Sunday, June 6, 2010

"Proof In the Low-Fat Pudding"

Maybe it's my new-found love of Trader Joe's, or that I recently watched "Super Size Me," but I'm suddenly fascinated by eating habits.

So much so, that during a visit to a local DCPL branch, I found Michael Pollan's "In Defense of Food" on display. I checked it out.

Pollan attributes part of America's eating problem to our Puritan roots (those gosh-darn prudes):

"Like sex, the need to eat links us to the animals, and historically a great deal of Protestant energy has gone to helping us keep all such animal appetites under strict control."

Of course this is just a brief mention of Christian social reform, but I think it bears another look.

What if we (a) bought "real" food instead of processed food and (b) what if we took time to enjoy it? I realize both of those suggestions are hardly convenient, but I wonder if the long-term effects might bode better for us than the "easy" path?

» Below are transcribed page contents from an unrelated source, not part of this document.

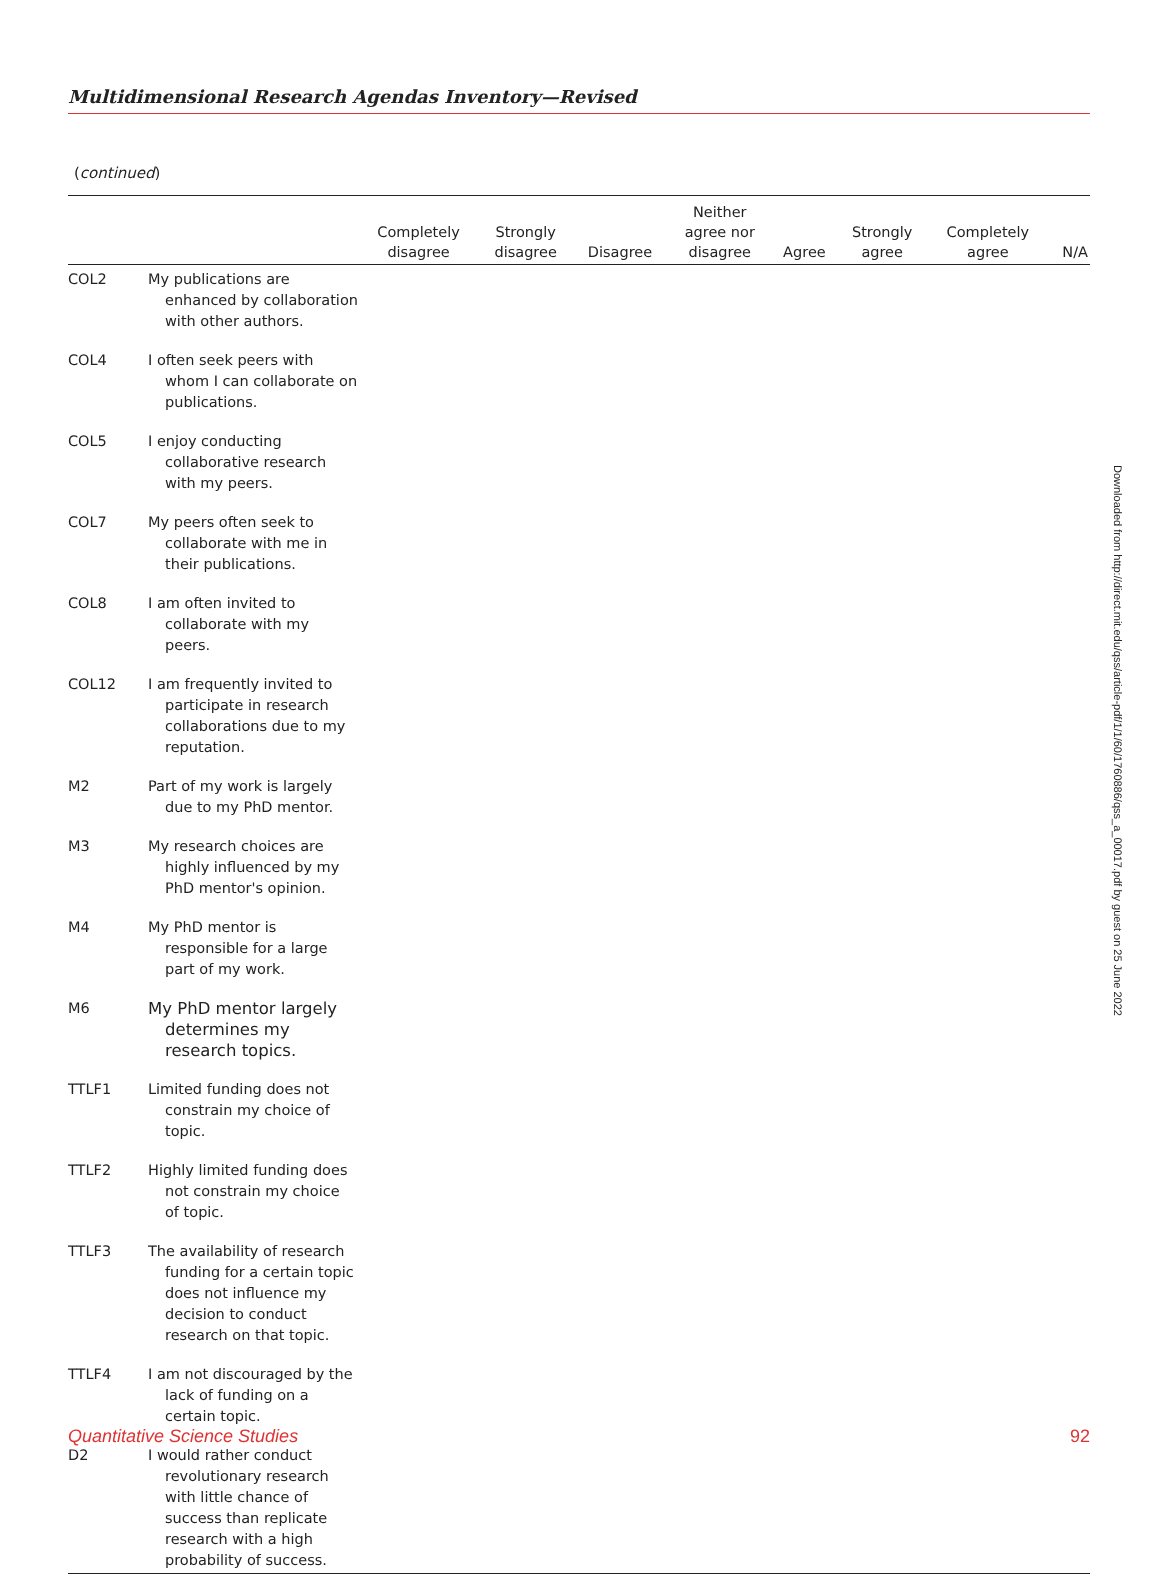Multidimensional Research Agendas Inventory—Revised
(continued)
| | | Completely disagree | Strongly disagree | Disagree | Neither agree nor disagree | Agree | Strongly agree | Completely agree | N/A |
| --- | --- | --- | --- | --- | --- | --- | --- | --- | --- |
| COL2 | My publications are enhanced by collaboration with other authors. | | | | | | | | |
| COL4 | I often seek peers with whom I can collaborate on publications. | | | | | | | | |
| COL5 | I enjoy conducting collaborative research with my peers. | | | | | | | | |
| COL7 | My peers often seek to collaborate with me in their publications. | | | | | | | | |
| COL8 | I am often invited to collaborate with my peers. | | | | | | | | |
| COL12 | I am frequently invited to participate in research collaborations due to my reputation. | | | | | | | | |
| M2 | Part of my work is largely due to my PhD mentor. | | | | | | | | |
| M3 | My research choices are highly influenced by my PhD mentor's opinion. | | | | | | | | |
| M4 | My PhD mentor is responsible for a large part of my work. | | | | | | | | |
| M6 | My PhD mentor largely determines my research topics. | | | | | | | | |
| TTLF1 | Limited funding does not constrain my choice of topic. | | | | | | | | |
| TTLF2 | Highly limited funding does not constrain my choice of topic. | | | | | | | | |
| TTLF3 | The availability of research funding for a certain topic does not influence my decision to conduct research on that topic. | | | | | | | | |
| TTLF4 | I am not discouraged by the lack of funding on a certain topic. | | | | | | | | |
| D2 | I would rather conduct revolutionary research with little chance of success than replicate research with a high probability of success. | | | | | | | | |
Downloaded from http://direct.mit.edu/qss/article-pdf/1/1/60/1760886/qss_a_00017.pdf by guest on 25 June 2022
Quantitative Science Studies 92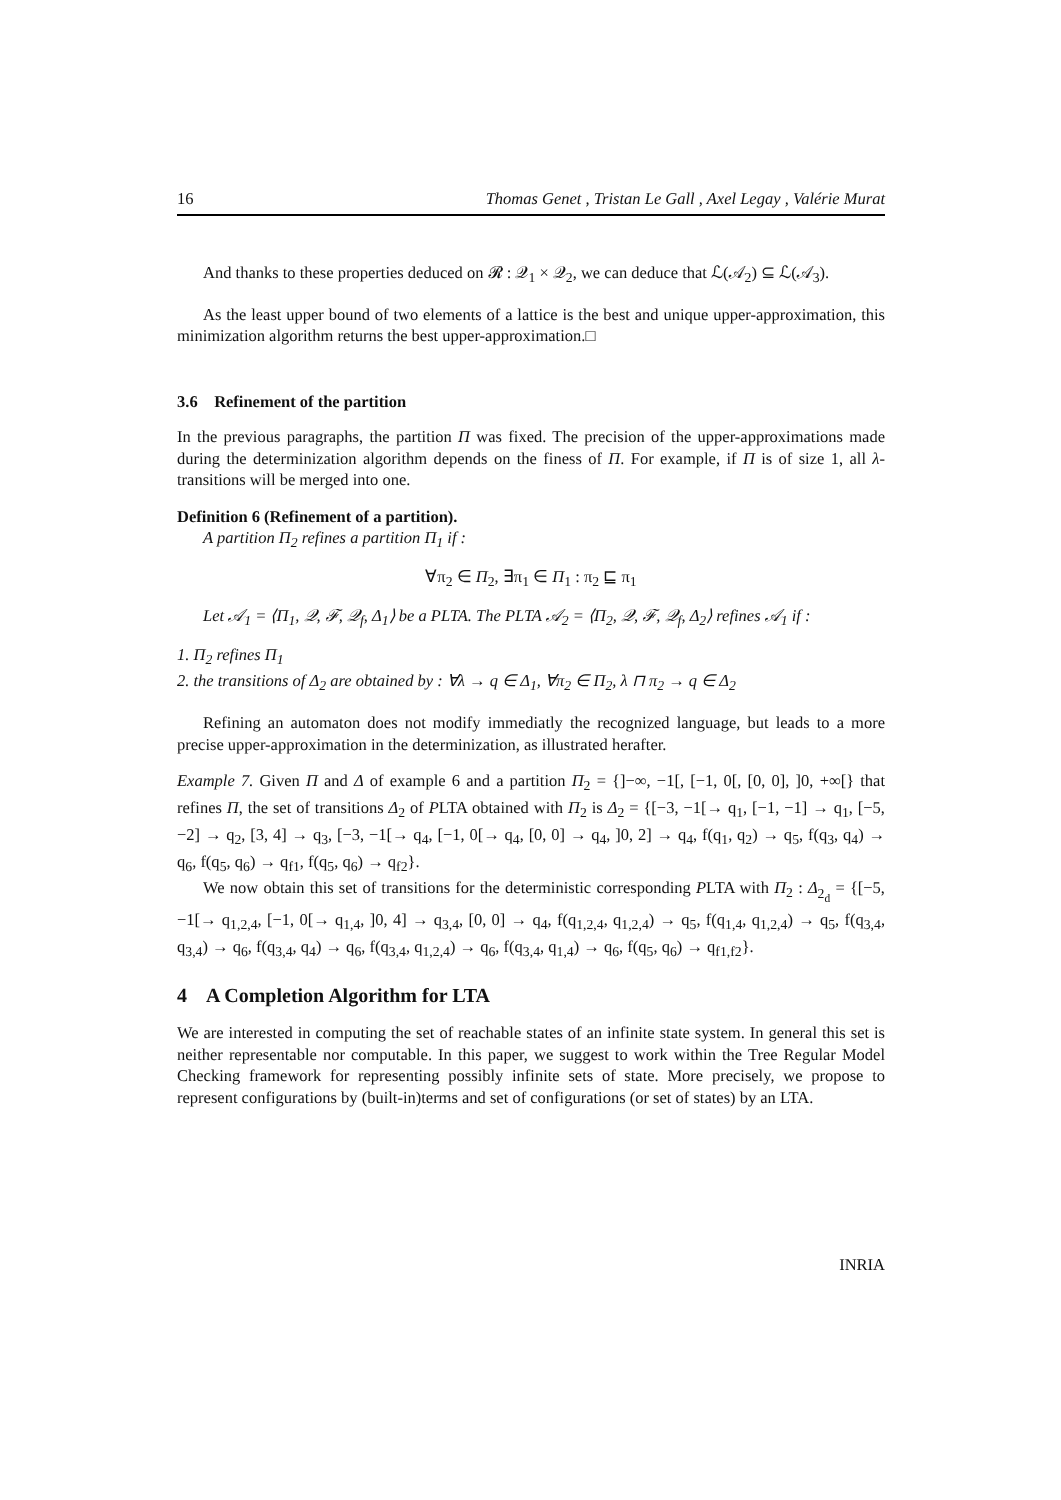16 Thomas Genet , Tristan Le Gall , Axel Legay , Valérie Murat
And thanks to these properties deduced on 𝓡 : 𝒬<sub>1</sub> × 𝒬<sub>2</sub>, we can deduce that ℒ(𝒜<sub>2</sub>) ⊆ ℒ(𝒜<sub>3</sub>).
As the least upper bound of two elements of a lattice is the best and unique upper-approximation, this minimization algorithm returns the best upper-approximation.□
3.6 Refinement of the partition
In the previous paragraphs, the partition Π was fixed. The precision of the upper-approximations made during the determinization algorithm depends on the finess of Π. For example, if Π is of size 1, all λ-transitions will be merged into one.
Definition 6 (Refinement of a partition).
A partition Π<sub>2</sub> refines a partition Π<sub>1</sub> if :
∀π<sub>2</sub> ∈ Π<sub>2</sub>, ∃π<sub>1</sub> ∈ Π<sub>1</sub> : π<sub>2</sub> ⊑ π<sub>1</sub>
Let 𝒜<sub>1</sub> = ⟨Π<sub>1</sub>, 𝒬, ℱ, 𝒬<sub>f</sub>, Δ<sub>1</sub>⟩ be a PLTA. The PLTA 𝒜<sub>2</sub> = ⟨Π<sub>2</sub>, 𝒬, ℱ, 𝒬<sub>f</sub>, Δ<sub>2</sub>⟩ refines 𝒜<sub>1</sub> if :
1. Π<sub>2</sub> refines Π<sub>1</sub>
2. the transitions of Δ<sub>2</sub> are obtained by : ∀λ → q ∈ Δ<sub>1</sub>, ∀π<sub>2</sub> ∈ Π<sub>2</sub>, λ ⊓ π<sub>2</sub> → q ∈ Δ<sub>2</sub>
Refining an automaton does not modify immediatly the recognized language, but leads to a more precise upper-approximation in the determinization, as illustrated herafter.
Example 7. Given Π and Δ of example 6 and a partition Π<sub>2</sub> = {]−∞, −1[, [−1, 0[, [0, 0], ]0, +∞[} that refines Π, the set of transitions Δ<sub>2</sub> of PLTA obtained with Π<sub>2</sub> is Δ<sub>2</sub> = {[−3, −1[→ q<sub>1</sub>, [−1, −1] → q<sub>1</sub>, [−5, −2] → q<sub>2</sub>, [3, 4] → q<sub>3</sub>, [−3, −1[→ q<sub>4</sub>, [−1, 0[→ q<sub>4</sub>, [0, 0] → q<sub>4</sub>, ]0, 2] → q<sub>4</sub>, f(q<sub>1</sub>, q<sub>2</sub>) → q<sub>5</sub>, f(q<sub>3</sub>, q<sub>4</sub>) → q<sub>6</sub>, f(q<sub>5</sub>, q<sub>6</sub>) → q<sub>f1</sub>, f(q<sub>5</sub>, q<sub>6</sub>) → q<sub>f2</sub>}.
We now obtain this set of transitions for the deterministic corresponding PLTA with Π<sub>2</sub> : Δ<sub>2<sub>d</sub></sub> = {[−5, −1[→ q<sub>1,2,4</sub>, [−1, 0[→ q<sub>1,4</sub>, ]0, 4] → q<sub>3,4</sub>, [0, 0] → q<sub>4</sub>, f(q<sub>1,2,4</sub>, q<sub>1,2,4</sub>) → q<sub>5</sub>, f(q<sub>1,4</sub>, q<sub>1,2,4</sub>) → q<sub>5</sub>, f(q<sub>3,4</sub>, q<sub>3,4</sub>) → q<sub>6</sub>, f(q<sub>3,4</sub>, q<sub>4</sub>) → q<sub>6</sub>, f(q<sub>3,4</sub>, q<sub>1,2,4</sub>) → q<sub>6</sub>, f(q<sub>3,4</sub>, q<sub>1,4</sub>) → q<sub>6</sub>, f(q<sub>5</sub>, q<sub>6</sub>) → q<sub>f1,f2</sub>}.
4 A Completion Algorithm for LTA
We are interested in computing the set of reachable states of an infinite state system. In general this set is neither representable nor computable. In this paper, we suggest to work within the Tree Regular Model Checking framework for representing possibly infinite sets of state. More precisely, we propose to represent configurations by (built-in)terms and set of configurations (or set of states) by an LTA.
INRIA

One report - "Too Fat to Fight" produced for Mission: Readiness found a sobering statistic : 75% of young people who want to enter the military cannot do so for three main reasons. One of those reasons? Obesity. The statistic comes to include 27 percent of young people who are overweight. In other words, obesity is a concern for national security.

If you don't want to read Pollan's book, just take a look at the cover, which offers this simple message:

Eat food. Not too much. Mostly plants.

2 comments:

Rebecca said...

I love MP's books. And real food. I have switched out a lot of foods that I used to eat for ones from Whole Foods and TJ's and farmers markets, and I feel healthy!

Also, one of my final papers was on the unhealthy relationships that Americans have formed with 'food products'.

Glad you found that book! :) Watch Food Inc too!

Meg B said...

Thanks for your comment, Rebecca! Your paper sounds fascinating, too. A lot of what Pollan talks about is how imitation food passes for real because it's pumped with the same "nutrients" as the real thing.